Anything goes at Shinju-an: Don’t miss the sliding door paintings!
Right now, there is a special viewing event taking place at Shinjuan, a sub-temple of Daitoku-ji. Until December 16, 2018, the traditional sliding door paintings of Shinjuan have been changed to new ones, for the first time in 400 years.
The people given the task of making these new sliding door paintings were manga artists, movie directors, and art directors for games; creative people working in many different fields. It’s unheard of that a temple is this welcoming to subculture-related art, but this is because the founder of Shinjuan, a Zen Buddhist monk named Ikkyu, was himself an unconventional person who could think outside of the box.
The harmony of traditional temple architecture and the world of games and manga is something that feels a bit strange, but the atmosphere also makes you forget about the time ticking away.
As for the temple, the reason why they’re holding this event is to get those people not really into temples and Zen Buddhism to visit it too. Shinjuan is not normally open to the public, so even getting to go inside is a rare treat, so even those don’t normally go to temples should give it a thought.
Sliding door paintings
This time they have six works of art on display. The six artists, who each work at different fields and have different drawing styles, each received an assignment about what to draw from the head priest and did their artwork in accordance with it. Because of this, each sliding door painting is different and has its own unique beauty.
The time it took to paint the sliding doors also varied a lot, with some artists manging it in as short a time as three days, while the art director of the Final Fantasy series, Isamu Kamikokuryo took almost a year to make his painting (and he is still not satisfied with it and continues making small corrections to it).
In some of the artwork, the people painted in them have real counterparts. For example, the artist drawing the manga Tsuribaka Nisshi, Ken’ichi Kitami, has painted the head-priest of the temple into his painting, and not only in one spot, but many. So if you’re interested, please look for the head-priest in the painting!
Study room Tsusenin (tea room Teigyokuken)
The sliding door paintings are of course great, but the study room of Tsusenin is also something you can’t normally enter, so remember to check it out too. The building used to belong to the empress consort, but was gifted to a physician during the Sengoku period, and then gifted it to Shinjuan.
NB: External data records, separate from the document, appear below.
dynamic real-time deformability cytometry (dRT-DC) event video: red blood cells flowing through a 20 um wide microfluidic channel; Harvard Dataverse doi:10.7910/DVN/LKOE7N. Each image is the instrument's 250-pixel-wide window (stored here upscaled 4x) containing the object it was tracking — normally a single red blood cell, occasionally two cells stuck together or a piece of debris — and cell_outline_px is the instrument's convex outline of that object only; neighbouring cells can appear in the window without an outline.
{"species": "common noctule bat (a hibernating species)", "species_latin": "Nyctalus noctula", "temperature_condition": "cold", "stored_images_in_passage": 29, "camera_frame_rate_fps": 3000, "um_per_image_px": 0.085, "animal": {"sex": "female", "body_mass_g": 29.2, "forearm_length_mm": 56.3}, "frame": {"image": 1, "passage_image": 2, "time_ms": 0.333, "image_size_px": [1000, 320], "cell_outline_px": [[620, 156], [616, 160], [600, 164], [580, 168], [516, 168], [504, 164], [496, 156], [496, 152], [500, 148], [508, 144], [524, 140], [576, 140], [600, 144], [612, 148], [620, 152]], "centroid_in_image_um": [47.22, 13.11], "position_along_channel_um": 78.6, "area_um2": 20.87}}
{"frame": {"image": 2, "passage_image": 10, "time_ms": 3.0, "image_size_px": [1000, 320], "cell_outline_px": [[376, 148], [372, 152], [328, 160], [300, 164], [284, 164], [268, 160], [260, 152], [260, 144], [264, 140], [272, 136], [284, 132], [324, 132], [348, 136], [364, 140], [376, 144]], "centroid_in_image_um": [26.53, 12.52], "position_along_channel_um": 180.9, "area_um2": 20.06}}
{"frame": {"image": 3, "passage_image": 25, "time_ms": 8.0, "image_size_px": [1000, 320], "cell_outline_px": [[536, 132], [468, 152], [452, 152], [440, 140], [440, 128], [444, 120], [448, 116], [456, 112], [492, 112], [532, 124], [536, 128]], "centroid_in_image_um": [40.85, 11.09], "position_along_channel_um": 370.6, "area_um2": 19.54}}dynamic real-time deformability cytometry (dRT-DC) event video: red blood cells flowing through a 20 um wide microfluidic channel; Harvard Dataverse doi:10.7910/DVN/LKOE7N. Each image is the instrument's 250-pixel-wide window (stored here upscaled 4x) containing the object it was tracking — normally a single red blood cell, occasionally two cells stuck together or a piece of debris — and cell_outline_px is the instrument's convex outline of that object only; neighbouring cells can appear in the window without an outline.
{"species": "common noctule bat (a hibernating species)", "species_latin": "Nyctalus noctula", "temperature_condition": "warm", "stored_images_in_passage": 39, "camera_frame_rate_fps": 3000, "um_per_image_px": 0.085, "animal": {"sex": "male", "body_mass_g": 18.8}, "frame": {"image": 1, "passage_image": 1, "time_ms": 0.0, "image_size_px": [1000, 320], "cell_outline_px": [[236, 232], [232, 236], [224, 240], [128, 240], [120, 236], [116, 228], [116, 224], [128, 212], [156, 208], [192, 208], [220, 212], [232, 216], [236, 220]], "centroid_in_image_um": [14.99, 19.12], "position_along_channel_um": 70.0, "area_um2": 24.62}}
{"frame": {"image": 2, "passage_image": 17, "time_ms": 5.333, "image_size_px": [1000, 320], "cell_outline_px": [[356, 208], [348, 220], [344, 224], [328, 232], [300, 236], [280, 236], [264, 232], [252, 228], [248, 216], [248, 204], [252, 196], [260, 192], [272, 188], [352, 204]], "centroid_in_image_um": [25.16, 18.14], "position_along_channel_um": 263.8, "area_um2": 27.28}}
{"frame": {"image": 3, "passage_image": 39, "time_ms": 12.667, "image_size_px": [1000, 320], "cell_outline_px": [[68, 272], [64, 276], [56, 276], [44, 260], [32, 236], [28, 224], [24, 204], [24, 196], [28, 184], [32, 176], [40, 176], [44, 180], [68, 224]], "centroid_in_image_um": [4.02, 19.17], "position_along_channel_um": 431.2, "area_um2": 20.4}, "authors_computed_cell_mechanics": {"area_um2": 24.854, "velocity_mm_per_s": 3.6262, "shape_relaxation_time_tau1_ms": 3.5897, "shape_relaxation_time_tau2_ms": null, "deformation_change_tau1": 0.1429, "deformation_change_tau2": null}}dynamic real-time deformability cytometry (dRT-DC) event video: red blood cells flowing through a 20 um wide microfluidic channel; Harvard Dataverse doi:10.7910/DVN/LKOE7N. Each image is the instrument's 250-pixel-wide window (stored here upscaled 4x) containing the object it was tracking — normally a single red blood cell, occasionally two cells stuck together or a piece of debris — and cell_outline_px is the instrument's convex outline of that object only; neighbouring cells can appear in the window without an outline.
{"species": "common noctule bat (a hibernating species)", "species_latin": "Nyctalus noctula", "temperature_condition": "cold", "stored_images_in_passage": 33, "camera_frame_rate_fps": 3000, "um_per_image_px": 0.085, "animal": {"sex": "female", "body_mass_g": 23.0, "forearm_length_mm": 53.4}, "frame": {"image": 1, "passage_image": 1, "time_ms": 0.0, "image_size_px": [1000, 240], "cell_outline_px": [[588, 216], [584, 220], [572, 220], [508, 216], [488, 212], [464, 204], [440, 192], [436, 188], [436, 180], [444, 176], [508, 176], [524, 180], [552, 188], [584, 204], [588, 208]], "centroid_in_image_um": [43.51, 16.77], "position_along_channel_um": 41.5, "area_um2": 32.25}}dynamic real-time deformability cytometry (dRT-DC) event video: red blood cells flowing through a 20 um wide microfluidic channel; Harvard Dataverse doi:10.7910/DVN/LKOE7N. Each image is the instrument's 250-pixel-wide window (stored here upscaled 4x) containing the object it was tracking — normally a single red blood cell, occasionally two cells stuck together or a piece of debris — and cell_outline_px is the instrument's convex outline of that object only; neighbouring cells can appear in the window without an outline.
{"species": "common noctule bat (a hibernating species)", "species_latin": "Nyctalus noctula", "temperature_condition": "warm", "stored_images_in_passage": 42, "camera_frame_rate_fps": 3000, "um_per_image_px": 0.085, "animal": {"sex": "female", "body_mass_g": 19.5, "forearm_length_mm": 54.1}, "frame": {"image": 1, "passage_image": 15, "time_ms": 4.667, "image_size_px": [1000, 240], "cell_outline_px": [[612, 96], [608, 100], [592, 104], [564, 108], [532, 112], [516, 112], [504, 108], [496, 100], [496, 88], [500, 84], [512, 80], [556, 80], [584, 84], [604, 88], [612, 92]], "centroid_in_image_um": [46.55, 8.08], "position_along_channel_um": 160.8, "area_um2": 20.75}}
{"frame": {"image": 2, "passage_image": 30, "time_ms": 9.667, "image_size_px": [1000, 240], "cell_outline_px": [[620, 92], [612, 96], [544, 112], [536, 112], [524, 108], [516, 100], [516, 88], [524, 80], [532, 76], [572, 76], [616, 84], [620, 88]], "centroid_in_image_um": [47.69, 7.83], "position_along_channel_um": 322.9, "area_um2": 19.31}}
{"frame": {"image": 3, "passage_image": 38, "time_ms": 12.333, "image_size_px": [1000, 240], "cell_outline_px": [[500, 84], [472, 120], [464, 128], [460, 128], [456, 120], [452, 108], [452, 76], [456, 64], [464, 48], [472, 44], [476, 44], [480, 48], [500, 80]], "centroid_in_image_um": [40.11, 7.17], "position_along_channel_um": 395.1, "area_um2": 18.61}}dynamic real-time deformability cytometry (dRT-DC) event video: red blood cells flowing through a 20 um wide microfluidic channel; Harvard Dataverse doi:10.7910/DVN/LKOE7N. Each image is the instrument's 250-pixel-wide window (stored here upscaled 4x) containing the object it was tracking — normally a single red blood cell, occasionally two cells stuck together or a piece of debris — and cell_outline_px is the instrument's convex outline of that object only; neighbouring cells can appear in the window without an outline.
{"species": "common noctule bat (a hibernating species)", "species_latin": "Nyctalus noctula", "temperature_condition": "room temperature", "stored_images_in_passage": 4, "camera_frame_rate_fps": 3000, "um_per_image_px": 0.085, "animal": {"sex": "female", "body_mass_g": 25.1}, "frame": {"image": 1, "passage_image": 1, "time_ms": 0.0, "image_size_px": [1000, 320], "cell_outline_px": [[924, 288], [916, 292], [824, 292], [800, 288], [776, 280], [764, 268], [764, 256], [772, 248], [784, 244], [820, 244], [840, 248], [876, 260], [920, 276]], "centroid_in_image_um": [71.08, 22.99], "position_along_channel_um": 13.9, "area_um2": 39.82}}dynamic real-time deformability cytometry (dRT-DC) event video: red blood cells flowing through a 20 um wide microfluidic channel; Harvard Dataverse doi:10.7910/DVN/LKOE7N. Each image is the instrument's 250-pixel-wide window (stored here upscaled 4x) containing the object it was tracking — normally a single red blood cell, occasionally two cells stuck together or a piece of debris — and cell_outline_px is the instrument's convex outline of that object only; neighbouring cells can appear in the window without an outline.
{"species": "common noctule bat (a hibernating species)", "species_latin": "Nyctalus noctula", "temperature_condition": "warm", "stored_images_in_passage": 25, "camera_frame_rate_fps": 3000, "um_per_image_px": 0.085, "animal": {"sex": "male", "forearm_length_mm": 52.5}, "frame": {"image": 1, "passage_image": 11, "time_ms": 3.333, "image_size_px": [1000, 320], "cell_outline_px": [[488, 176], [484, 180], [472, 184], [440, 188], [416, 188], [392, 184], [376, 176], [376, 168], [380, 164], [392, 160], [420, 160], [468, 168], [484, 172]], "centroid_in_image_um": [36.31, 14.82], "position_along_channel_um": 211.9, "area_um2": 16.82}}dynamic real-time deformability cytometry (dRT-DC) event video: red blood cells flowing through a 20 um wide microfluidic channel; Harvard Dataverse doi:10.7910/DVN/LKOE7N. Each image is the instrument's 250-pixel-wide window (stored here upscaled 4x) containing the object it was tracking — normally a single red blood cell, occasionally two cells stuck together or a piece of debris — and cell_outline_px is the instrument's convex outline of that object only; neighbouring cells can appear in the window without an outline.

If you look at the other buildings at Shinjuan, you’ll notice that the wooden latticework is horizontal, but if you look at Tsusenin, the latticework is vertical, giving it a delicate appearance, so you can see that this building was probably used by women.
Inside it, you can see paintings by some of the most famous Japanese artists, such as an ink painting by Kano Motonobu and a gold-leaf painting by Tosa Mitsuoki. Getting to see these paintings in the natural light coming by the sliding doors is a special kind of feeling.
There is also a tea room Teigyokuken. It’s pretty dark inside, and it’s not easy to see it all but to think that this is the room where they have tea ceremonies is very interesting.